[BEGIN SELECTED EXTRACT]

# Best "inexpensive" Lionel Trasformer question



## BrokeCurmudgeon (Feb 8, 2016)

I have several AF transformers from a 15b, 4b to a 22004 Toy Transformer. I like both the 15b and 4b but I would like to get a Lionel transformer because of the lower voltage. I like the ZW but it is more in cost and size to suit me. Are there any low priced Lionel Transformer that anyone would recommend?:dunno:


----------



## Lehigh74 (Sep 25, 2015)

I bought a type A (90W) for $15, a 1034 (75W) for $30 and a type Z (250W) for $70. None of these has a whistle button and only the 1034 has a reversing button. The type Z goes to 25 volts.


----------



## teledoc (Oct 22, 2014)

You might want to check out a Postwar KW transformer. It is rated at 190 watts, will control 2 trains, and can be found at decent prices.


----------



## Mikeh49 (Sep 20, 2015)

The Lionel 1033 is 90 watts, goes 5-16VAC and has a reverse/whistle switch. Should be reasonable.


----------



## teledoc (Oct 22, 2014)

[END SELECTED EXTRACT]
[BEGIN GIVEN DATA]

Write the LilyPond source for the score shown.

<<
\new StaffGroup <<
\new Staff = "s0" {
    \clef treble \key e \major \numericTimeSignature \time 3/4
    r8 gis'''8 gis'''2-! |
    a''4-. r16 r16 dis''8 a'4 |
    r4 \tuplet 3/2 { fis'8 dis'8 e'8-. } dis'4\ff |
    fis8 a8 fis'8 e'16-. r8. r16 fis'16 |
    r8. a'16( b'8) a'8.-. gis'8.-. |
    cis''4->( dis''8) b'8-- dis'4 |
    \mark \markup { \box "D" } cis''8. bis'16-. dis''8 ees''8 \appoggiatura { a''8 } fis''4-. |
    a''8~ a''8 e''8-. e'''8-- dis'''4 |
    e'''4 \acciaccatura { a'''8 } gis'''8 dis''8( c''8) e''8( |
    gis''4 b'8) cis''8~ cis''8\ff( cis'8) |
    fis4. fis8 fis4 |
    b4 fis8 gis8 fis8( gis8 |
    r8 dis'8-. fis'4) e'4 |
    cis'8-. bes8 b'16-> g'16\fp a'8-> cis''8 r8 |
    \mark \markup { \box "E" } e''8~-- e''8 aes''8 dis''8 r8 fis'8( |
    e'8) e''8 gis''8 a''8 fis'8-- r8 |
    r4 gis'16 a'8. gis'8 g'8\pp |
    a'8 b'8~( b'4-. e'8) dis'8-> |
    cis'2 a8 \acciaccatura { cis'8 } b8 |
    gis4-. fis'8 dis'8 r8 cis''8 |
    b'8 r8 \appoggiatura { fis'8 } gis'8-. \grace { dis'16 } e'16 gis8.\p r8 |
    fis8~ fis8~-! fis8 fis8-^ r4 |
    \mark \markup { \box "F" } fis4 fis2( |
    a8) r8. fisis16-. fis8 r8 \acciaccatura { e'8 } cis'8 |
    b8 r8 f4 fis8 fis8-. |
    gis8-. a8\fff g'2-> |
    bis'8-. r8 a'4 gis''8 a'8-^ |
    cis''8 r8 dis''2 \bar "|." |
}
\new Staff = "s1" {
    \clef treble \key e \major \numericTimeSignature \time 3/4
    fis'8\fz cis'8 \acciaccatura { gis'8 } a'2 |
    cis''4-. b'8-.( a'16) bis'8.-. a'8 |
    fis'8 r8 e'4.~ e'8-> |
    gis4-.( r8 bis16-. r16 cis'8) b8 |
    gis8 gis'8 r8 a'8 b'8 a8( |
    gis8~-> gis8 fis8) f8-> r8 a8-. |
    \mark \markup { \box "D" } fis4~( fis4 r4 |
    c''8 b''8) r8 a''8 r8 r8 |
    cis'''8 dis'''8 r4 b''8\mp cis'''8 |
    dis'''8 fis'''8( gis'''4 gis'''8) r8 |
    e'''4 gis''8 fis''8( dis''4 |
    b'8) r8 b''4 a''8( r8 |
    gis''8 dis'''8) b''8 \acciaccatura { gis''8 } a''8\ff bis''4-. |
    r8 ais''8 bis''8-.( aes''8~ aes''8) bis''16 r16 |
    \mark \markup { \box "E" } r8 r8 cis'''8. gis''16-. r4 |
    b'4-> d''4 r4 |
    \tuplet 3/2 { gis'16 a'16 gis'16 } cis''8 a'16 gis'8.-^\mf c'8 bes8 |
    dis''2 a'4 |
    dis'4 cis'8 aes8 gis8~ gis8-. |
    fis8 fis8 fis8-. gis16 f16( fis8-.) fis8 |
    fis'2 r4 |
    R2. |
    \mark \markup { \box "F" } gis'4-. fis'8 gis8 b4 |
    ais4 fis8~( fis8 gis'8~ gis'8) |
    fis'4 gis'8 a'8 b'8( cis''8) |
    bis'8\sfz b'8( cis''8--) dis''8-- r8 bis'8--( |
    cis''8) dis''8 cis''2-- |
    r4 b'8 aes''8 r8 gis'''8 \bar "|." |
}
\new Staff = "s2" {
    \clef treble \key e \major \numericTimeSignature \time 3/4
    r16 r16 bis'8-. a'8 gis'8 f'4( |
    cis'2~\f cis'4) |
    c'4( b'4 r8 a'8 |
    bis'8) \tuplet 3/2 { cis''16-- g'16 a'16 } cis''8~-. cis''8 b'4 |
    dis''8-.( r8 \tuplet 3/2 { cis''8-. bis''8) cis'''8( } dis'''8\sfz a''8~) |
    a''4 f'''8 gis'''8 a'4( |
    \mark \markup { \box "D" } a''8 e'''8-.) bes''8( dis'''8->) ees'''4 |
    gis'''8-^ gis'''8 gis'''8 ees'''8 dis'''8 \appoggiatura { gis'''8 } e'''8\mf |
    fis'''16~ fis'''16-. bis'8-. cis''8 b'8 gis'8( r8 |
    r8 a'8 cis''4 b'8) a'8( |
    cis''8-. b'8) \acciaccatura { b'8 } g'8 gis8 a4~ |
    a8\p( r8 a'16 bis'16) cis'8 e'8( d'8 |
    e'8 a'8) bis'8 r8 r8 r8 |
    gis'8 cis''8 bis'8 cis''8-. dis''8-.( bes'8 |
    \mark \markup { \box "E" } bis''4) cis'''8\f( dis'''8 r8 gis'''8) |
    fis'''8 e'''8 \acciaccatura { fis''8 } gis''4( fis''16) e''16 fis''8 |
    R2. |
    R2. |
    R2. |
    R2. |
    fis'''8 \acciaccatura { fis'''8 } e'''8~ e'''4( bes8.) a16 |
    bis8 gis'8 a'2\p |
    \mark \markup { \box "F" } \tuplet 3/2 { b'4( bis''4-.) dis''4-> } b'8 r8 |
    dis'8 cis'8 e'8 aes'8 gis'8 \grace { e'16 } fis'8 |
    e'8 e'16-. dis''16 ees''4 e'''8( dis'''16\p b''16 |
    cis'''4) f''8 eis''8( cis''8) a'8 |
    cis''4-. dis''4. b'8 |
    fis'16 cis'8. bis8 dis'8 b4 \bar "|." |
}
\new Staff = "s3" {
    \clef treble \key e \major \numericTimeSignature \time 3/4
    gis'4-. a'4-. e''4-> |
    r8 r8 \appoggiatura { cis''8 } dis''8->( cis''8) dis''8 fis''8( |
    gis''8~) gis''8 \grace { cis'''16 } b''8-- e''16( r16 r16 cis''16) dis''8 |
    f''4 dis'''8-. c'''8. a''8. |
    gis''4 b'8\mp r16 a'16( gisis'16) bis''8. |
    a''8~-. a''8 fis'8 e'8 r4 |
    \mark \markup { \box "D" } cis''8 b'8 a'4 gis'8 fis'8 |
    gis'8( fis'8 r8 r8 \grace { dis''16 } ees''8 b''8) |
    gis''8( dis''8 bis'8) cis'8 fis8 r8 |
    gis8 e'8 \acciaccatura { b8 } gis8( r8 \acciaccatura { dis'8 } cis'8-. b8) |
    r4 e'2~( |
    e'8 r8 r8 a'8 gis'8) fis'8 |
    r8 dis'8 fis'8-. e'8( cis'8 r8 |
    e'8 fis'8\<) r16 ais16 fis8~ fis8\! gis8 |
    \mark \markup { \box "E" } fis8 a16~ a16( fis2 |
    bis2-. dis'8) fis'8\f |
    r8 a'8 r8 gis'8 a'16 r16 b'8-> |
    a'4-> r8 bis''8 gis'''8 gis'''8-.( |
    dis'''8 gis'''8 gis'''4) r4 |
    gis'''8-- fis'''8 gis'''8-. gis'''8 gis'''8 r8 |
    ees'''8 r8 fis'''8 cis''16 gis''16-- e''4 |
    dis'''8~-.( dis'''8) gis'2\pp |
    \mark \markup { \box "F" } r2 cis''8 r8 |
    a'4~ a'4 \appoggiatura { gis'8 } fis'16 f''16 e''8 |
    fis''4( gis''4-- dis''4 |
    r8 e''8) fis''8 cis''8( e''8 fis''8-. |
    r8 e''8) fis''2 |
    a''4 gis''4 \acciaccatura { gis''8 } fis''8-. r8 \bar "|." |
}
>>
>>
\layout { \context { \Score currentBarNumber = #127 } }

[END GIVEN DATA]

_TO-DO LIST_:
A - Repeat the passage of the Lionel transformer thread between "I have several" and "(Sep 25, 2015)", inclusive, without any changes.
B - In the Lionel transformer thread, condense the paragraph beginning "I bought a type A" into a short list that keeps its main facts.
The data were taken from a separate source.

_RESULTS FOR THE EXERCISE_:
A -
I have several AF transformers from a 15b, 4b to a 22004 Toy Transformer. I like both the 15b and 4b but I would like to get a Lionel transformer because of the lower voltage. I like the ZW but it is more in cost and size to suit me. Are there any low priced Lionel Transformer that anyone would recommend?:dunno:


----------



## Lehigh74 (Sep 25, 2015)

B -
- Type A: 90W, bought for $15
- 1034: 75W, bought for $30
- Type Z: 250W, bought for $70, goes to 25 volts
- None has a whistle button; only the 1034 has a reversing button